Main image of article Can the PMP Make Sense for Developers?

Does earning the Project Management Professional certification make any sense for someone who’s focused on a technical role like, say, a software engineer or developer? It might, if you’re looking to move onto the management track. A large proportion of project management jobs in everything from software development to SOA include the PMP as a requirement. The credential’s listed as either a requirement or “nice-to-have” for roles beyond project management, such as software engineer, information architect and senior SharePoint administrator. For technology professionals who want to make the leap into management in general or project management specifically, earning the PMP makes sense, says Kathy Tullio, senior consultant and project manager at Oak Brook, Ill., software developer Geneca.
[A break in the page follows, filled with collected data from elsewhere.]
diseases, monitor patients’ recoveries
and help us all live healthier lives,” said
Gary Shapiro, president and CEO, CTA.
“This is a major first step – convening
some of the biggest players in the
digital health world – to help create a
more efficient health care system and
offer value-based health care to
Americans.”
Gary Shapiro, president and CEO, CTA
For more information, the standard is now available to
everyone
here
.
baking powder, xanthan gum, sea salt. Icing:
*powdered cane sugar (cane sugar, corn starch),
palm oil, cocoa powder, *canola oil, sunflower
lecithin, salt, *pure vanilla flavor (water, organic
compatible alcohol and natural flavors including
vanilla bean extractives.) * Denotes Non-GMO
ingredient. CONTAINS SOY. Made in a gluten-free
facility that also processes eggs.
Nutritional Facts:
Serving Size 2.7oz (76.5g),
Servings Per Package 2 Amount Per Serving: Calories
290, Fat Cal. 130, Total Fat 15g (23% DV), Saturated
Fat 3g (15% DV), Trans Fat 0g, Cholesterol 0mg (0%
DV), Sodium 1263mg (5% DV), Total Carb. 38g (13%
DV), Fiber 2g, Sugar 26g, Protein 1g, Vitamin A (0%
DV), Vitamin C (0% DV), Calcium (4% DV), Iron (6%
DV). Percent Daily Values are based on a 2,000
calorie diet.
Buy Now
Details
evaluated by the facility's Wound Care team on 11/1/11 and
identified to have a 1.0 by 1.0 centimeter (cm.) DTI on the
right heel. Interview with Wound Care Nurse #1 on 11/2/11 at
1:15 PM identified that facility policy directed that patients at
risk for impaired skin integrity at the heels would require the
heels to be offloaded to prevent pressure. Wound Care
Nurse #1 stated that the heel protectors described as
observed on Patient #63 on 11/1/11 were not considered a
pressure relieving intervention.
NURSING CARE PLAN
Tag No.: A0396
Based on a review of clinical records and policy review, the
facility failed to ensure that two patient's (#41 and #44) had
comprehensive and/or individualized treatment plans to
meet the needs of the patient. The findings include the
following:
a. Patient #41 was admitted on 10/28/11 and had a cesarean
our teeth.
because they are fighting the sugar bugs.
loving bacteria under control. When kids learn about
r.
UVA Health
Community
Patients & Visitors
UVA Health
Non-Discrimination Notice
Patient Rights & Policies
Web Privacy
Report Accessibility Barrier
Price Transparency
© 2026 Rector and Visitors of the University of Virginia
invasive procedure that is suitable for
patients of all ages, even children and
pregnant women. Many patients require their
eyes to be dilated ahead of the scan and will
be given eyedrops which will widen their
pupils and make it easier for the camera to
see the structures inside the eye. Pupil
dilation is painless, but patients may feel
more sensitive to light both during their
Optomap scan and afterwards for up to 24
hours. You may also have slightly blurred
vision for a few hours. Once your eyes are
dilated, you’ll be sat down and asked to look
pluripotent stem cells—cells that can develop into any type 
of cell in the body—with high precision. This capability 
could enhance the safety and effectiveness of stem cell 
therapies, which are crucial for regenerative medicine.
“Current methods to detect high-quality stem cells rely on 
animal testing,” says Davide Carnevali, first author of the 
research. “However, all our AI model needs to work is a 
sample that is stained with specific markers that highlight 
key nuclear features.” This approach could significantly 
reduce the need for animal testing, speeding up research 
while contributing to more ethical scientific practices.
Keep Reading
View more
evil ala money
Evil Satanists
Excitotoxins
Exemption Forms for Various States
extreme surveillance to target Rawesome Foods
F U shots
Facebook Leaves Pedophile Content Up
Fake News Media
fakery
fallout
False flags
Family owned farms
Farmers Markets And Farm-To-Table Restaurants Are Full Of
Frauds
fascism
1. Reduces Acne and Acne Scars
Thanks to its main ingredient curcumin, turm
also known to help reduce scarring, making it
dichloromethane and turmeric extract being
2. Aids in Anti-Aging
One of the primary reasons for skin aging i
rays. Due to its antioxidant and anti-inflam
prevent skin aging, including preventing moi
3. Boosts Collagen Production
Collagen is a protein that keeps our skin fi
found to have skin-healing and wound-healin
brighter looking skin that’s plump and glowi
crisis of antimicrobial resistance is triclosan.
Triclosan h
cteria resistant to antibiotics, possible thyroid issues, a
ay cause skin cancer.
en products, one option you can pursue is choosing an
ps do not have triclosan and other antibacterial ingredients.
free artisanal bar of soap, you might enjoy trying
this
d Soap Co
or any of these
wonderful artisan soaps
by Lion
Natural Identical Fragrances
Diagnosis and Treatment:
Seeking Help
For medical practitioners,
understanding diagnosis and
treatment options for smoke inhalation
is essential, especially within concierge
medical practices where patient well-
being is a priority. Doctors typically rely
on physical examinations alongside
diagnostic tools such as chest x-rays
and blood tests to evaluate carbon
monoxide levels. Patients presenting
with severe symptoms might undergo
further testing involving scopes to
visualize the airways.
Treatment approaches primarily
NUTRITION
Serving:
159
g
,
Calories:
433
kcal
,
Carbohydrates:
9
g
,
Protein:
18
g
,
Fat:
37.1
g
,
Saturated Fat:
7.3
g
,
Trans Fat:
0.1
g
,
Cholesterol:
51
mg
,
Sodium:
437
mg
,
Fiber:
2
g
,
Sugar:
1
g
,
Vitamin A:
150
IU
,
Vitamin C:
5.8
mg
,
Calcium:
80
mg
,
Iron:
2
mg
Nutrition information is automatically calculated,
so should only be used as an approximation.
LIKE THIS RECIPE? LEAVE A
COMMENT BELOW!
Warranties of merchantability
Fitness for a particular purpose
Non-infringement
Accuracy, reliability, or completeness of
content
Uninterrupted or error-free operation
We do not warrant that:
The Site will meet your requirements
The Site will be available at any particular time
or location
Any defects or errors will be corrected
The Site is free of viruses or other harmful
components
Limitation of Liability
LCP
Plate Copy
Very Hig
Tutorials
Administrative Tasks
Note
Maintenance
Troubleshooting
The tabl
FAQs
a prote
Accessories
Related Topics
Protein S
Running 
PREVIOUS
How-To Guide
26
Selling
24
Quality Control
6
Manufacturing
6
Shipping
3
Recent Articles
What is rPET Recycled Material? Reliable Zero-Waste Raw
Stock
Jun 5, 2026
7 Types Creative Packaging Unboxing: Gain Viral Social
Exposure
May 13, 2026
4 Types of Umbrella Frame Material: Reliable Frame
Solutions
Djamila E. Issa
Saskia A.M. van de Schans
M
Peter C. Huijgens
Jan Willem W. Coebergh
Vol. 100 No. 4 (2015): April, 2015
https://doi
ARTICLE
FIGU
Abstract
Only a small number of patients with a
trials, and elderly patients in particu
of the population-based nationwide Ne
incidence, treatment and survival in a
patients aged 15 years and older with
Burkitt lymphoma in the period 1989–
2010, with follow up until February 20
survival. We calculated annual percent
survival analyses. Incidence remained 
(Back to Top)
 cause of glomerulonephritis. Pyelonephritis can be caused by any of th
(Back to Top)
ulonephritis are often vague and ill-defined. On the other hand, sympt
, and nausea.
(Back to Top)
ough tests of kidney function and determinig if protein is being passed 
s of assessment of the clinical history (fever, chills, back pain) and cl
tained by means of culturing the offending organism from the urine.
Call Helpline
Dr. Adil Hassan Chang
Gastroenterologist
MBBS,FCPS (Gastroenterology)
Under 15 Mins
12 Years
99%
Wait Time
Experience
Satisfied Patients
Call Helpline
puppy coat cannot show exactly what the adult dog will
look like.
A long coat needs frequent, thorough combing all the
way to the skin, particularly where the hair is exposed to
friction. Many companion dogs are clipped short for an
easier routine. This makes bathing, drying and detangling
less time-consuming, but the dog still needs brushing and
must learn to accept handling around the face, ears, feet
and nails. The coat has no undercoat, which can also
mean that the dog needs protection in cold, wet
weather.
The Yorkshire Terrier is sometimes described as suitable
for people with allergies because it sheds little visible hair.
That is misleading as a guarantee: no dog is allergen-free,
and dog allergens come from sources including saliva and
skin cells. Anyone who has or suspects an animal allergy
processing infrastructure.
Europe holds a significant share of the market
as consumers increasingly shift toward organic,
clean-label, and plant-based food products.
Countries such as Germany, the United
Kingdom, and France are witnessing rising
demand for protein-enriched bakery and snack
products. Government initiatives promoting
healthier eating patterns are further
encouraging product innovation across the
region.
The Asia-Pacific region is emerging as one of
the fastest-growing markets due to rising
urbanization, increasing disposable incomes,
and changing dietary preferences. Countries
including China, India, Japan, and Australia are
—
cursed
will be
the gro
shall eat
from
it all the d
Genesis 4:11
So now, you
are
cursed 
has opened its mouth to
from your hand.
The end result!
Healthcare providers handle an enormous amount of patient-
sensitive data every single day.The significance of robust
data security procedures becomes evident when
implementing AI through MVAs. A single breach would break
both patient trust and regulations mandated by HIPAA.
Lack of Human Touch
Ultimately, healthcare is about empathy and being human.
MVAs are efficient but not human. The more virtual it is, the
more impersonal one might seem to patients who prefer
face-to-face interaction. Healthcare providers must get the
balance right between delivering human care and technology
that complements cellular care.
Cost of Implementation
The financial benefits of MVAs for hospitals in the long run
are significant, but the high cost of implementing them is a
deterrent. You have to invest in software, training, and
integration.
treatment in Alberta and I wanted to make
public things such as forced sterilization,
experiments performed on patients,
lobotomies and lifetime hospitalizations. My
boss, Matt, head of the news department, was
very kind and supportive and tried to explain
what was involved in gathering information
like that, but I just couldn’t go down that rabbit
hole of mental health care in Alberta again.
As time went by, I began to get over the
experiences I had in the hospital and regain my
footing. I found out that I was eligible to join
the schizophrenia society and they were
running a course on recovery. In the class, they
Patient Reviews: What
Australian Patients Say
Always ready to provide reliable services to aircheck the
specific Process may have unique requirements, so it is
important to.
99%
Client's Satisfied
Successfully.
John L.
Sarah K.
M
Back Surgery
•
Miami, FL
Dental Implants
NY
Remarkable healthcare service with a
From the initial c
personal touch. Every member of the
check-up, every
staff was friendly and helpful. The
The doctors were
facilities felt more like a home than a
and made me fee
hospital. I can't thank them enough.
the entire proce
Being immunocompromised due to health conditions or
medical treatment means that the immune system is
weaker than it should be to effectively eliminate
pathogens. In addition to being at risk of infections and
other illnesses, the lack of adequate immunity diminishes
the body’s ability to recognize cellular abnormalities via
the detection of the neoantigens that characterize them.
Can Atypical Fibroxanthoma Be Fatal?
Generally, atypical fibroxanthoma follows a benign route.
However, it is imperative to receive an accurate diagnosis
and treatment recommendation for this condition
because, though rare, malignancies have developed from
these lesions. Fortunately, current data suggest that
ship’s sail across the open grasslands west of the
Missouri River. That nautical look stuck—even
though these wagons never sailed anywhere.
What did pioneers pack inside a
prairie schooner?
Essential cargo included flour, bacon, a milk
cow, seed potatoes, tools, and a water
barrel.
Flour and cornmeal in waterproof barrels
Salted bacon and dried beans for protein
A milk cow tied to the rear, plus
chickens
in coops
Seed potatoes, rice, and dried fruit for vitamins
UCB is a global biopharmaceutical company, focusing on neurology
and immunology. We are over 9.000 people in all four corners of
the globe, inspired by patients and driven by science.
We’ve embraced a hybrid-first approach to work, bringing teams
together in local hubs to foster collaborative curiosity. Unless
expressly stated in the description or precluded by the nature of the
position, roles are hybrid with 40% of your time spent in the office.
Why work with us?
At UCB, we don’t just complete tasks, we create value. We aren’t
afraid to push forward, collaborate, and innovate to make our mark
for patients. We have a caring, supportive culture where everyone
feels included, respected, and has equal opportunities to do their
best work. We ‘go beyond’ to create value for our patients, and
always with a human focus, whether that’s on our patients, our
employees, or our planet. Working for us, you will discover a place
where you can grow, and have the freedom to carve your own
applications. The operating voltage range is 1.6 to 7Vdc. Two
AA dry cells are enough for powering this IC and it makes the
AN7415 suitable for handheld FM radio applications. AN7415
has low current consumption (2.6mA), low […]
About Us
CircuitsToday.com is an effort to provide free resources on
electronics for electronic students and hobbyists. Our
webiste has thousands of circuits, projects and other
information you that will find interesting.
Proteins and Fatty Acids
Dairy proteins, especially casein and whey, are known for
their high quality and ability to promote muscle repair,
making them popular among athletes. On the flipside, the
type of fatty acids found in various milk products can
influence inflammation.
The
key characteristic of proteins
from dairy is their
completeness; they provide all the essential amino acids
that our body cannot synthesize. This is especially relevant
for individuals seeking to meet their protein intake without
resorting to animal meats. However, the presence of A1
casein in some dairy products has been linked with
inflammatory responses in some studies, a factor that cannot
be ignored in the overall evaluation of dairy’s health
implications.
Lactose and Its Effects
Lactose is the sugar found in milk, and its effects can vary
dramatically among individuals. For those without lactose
But it might not be the top priority for someone looking to stay on the technical side. Click here to find project management jobs. Some 600,000 PMPs are active in the Project Management Institute, the organization behind the PMP. Some of the key industries they’re involved with: IT, software and data processing. (The PMI doesn’t break out how many tech professionals hold the PMP.) The certification’s cost ranges from $400 to $555, plus what you spend on training and prep materials, which can run over $1,000.

Experience Required

Experience is also required to earn the PMP, meaning a certain commitment to project management is involved, often at the expense of a technical focus. Candidates with a bachelor’s degree need at least three years of project management experience, including 4,500 hours leading and directing projects. Those without college degrees need more. Tullio earned her PMP after working as an applications development manager and taking some time off from her career. She says adding the PMP “really did help my job search.” However, she notes that just having the credential doesn’t make someone a good project manager. “Personality, management style and cultural fit—none of those are really captured by a test,” she notes. Suzy Bates, director of project management at Austin-based Web design, development and strategy firm Four Kitchens, agrees. She doesn’t have a PMP after her name and doesn’t look for it when hiring project managers. “The PMP isn’t going to make you a better project manager,” she says.

Standing Out

At the same time, Bates does believe the credential can catch an employer’s attention. “It shows a level of commitment and it does indicate your knowledge base,” she says. “It’s a great program, but it’s not the only way to learn how to be a good project manager. That’s something you do on the job.” Lew Sauder, senior project manager for Geneca, started out as a developer in a small consulting firm before becoming a team lead and project manager. “After 25 years in the industry, I’m not directly working on the tech side anymore,” he says. “I manage tech teams.” He believes the PMP provided real help in getting him onto the management track. “Like any degree or certification, it enhances the resume and opens the door to interviews you might not have gotten,” Sauder says. “It doesn’t prove anything, but it’s an opportunity to start the conversation and get in there and explain your capabilities.”